Его смущала также мысль о Хуане и Марите. - То, что я задолжал им, я могу уплатить. Можно потребовать от Реннарда денег и солгать: сказать, будто я получил их от брата, живущего в другом городе. - Он старался рассуждать так: он был жильцом и компаньеро... что ж, до свидания, и в добрый час. Но истина его отношений с этими людьми была скрыта, чувствовал он, как и истина его работы на бойнях. - Откуда у меня чувство неоплатности моего долга перед ними? Этот долг (как и пребывание в их мире) останется со мной навсегда. Он говорил себе: "Я снова стал самим собою. Хуан и Марита знают ведь только Дэвида Джонса". - Стал ли я самим собою? - возражал он. - Хочу ли я этого? Разве не для того, чтоб перестать быть _самим собою_, я ушел из своего дома?.. - Бывали минуты, когда Маркэнд, бродя по городу и думая о разлуке с Хуаном и Маритой, вдруг чувствовал дурноту: точно жизнь, более желанная, чем его собственная, умирала в нем. - Хуан, Марита: кто же вы? - Однажды он вдруг громко сказал, сам не зная, откуда это пришло к нему:

- Истину нельзя изловить раз навсегда, как зверя на охоте. Жизнь не стоит на месте, она раскачивается вперед-назад, и опять вперед, и снова назад. Такова истина. - Как в тот день, когда он шел канзасской прерией из Лэнюса в Мельвилль, Маркэнд увидел свою судьбу перед собою...

На Чикаго надвинулся август, а на мир - война.

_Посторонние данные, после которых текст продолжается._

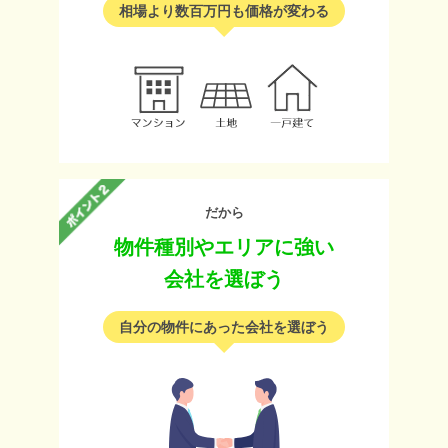
相場より数百万円も価格が変わる
だから
物件種別やエリアに強い
会社を選ぼう
自分の物件にあった会社を選ぼう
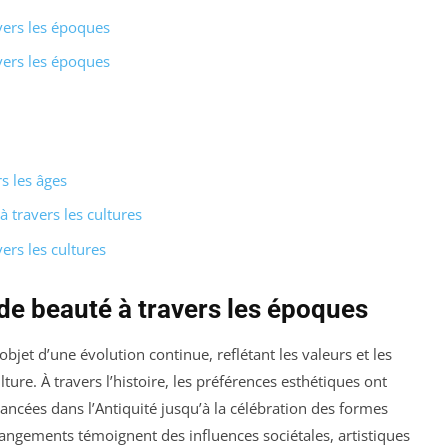
vers les époques
vers les époques
s les âges
 travers les cultures
ers les cultures
de beauté à travers les époques
’objet d’une évolution continue, reflétant les valeurs et les
re. À travers l’histoire, les préférences esthétiques ont
élancées dans l’Antiquité jusqu’à la célébration des formes
angements témoignent des influences sociétales, artistiques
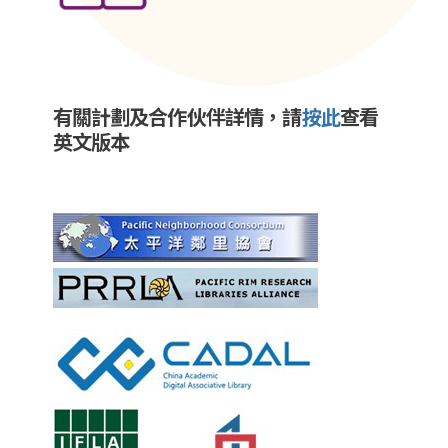
有關計劃及合作伙伴詳情，請
按此
查看
英文版本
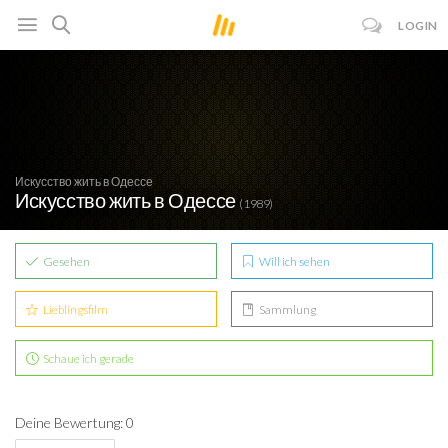
LOGIN
Искусство жить в Одессе
Искусство жить в Одессе
(1989)
Gesehen
Will ich sehen
Lieblingsfilm
Sammlung
Schaue ich gerade
Deine Bewertung: 0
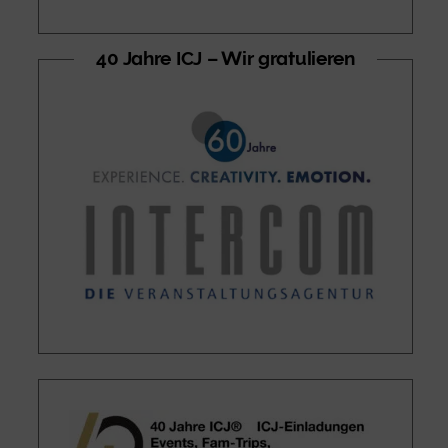
40 Jahre ICJ – Wir gratulieren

Маркэнд видел пламенные заголовки газет, видел скромные людские жилища, сталь, и пот, и дым, чувствовал гармонию между этим миром и заголовками, кричавшими о войне.

В делах наступил расцвет; депрессия 1913-1914 годов разрядилась и исчезла с лица мира, побагровевшего в смехе войны.

Компания "Бриджпорт-Стил", выпустив свои акции (порядочный пакет их принадлежал Маркэнду), купив завод в Гулле и утроив количество предприятий в Новой Англии и средне-западной полосе, готовилась, согласно с заявлением президента о нейтралитете, продавать смерть и союзникам, и противникам.